The clinical presentation is typically acute or subacute. Symptoms include polyuria (due to osmotic diuresis when blood glucose exceeds the renal threshold of ~10 mmol/L), polydipsia, weight loss, and extreme lethargy. Red flags include abdominal pain, vomiting, and Kussmaul respiration (deep, sighing breaths), which indicate DKA. Long-term complications are categorised into microvascular and macrovascular. Microvascular complications include retinopathy (leading cause of blindness in working-age adults), nephropathy (characterised by albuminuria and declining GFR), and neuropathy (distal symmetrical 'glove and stocking' distribution, autonomic neuropathy, or mononeuritis). Macrovascular complications include accelerated atherosclerosis, leading to ischaemic heart disease, cerebrovascular disease, and peripheral arterial disease. Regular screening is essential: annual retinopathy screening from age 12, annual albumin:creatinine ratio (ACR), and annual foot checks to assess for 'at-risk' feet. Psychological impact is significant, and patients should be screened for 'diabetes distress' and eating disorders (diabulimia).

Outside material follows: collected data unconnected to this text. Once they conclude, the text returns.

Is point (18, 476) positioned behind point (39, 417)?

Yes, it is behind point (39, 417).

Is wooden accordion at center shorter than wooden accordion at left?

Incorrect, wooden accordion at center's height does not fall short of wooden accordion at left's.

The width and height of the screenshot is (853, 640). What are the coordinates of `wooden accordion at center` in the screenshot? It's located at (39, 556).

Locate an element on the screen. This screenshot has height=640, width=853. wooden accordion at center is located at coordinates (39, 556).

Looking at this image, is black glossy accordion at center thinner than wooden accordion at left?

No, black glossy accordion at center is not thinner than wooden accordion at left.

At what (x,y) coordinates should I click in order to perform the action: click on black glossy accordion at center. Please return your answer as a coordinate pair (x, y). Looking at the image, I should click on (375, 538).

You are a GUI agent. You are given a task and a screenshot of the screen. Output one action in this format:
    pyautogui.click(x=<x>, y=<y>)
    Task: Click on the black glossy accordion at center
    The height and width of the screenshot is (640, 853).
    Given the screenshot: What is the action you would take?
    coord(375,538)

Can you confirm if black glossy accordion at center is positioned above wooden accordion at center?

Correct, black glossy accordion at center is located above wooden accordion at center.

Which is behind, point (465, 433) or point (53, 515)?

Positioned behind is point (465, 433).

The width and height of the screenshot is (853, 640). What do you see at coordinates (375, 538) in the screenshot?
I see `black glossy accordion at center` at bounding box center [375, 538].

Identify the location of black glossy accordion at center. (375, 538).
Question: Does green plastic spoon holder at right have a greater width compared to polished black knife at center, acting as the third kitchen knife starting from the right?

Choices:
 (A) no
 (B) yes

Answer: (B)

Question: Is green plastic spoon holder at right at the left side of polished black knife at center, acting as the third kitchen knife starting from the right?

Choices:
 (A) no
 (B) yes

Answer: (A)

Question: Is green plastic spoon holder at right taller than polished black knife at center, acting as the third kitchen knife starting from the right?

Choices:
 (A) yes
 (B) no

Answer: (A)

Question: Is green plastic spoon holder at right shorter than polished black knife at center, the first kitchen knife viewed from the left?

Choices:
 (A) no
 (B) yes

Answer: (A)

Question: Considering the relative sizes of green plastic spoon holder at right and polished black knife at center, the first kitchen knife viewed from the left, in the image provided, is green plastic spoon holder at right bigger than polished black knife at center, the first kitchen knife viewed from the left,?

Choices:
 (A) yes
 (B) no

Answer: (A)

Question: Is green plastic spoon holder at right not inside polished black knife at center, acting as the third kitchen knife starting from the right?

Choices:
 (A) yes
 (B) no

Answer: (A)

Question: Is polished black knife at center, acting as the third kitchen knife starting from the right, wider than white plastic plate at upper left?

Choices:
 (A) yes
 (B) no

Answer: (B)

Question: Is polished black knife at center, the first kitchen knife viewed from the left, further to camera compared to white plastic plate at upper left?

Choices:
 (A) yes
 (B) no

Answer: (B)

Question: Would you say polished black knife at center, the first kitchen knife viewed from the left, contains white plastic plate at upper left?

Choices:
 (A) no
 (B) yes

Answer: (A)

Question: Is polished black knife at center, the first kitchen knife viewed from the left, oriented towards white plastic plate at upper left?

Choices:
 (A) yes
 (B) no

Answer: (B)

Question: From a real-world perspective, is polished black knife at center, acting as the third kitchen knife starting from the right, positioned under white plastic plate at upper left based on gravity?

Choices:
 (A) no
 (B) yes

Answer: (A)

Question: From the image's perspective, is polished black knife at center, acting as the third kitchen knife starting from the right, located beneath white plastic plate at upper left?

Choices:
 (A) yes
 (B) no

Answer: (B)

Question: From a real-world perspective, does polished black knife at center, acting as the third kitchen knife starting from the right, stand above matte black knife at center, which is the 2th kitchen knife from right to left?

Bedside: Urine dipstick (glucose and ketones), Finger-prick capillary blood glucose, Capillary ketones (if unwell). Bloods: Venous plasma glucose (fasting or random), HbA1c (for baseline/monitoring, not diagnosis), Urea & Electrolytes (renal function), Thyroid Function Tests and Coeliac screen (autoimmune association). Special Tests: C-peptide (low in T1DM, high/normal in T2DM) and Diabetes-specific autoantibodies (GAD, IA-2, ZnT8) if the diagnosis is uncertain (e.g., in older adults or LADA). Imaging: Not routinely required unless investigating complications.

Acute: Management of DKA requires IV fluids, fixed-rate insulin infusion, and electrolyte replacement. Chronic: NICE recommends a multiple daily injection (MDI) basal-bolus regimen as first-line. Basal: Long-acting insulin analogue (e.g., Levemir twice daily or Tresiba/Lantus once daily). Bolus: Rapid-acting insulin analogue (e.g., NovoRapid, Humalog, Fiasp) before meals, adjusted based on carbohydrate counting. Technology: Real-time CGM or intermittently scanned CGM (Freestyle Libre) should be offered to all. Continuous Subcutaneous Insulin Infusion (CSII/Insulin pump) is considered if glycaemic targets aren't met or with frequent hypoglycaemia. Education: Structured education (e.g., DAFNE - Dose Adjustment For Normal Eating) is mandatory. Monitoring: HbA1c every 3-6 months. Complication management: ACE inhibitors for microalbuminuria; statins for cardiovascular risk (offered to all adults >40 or with 10+ years duration).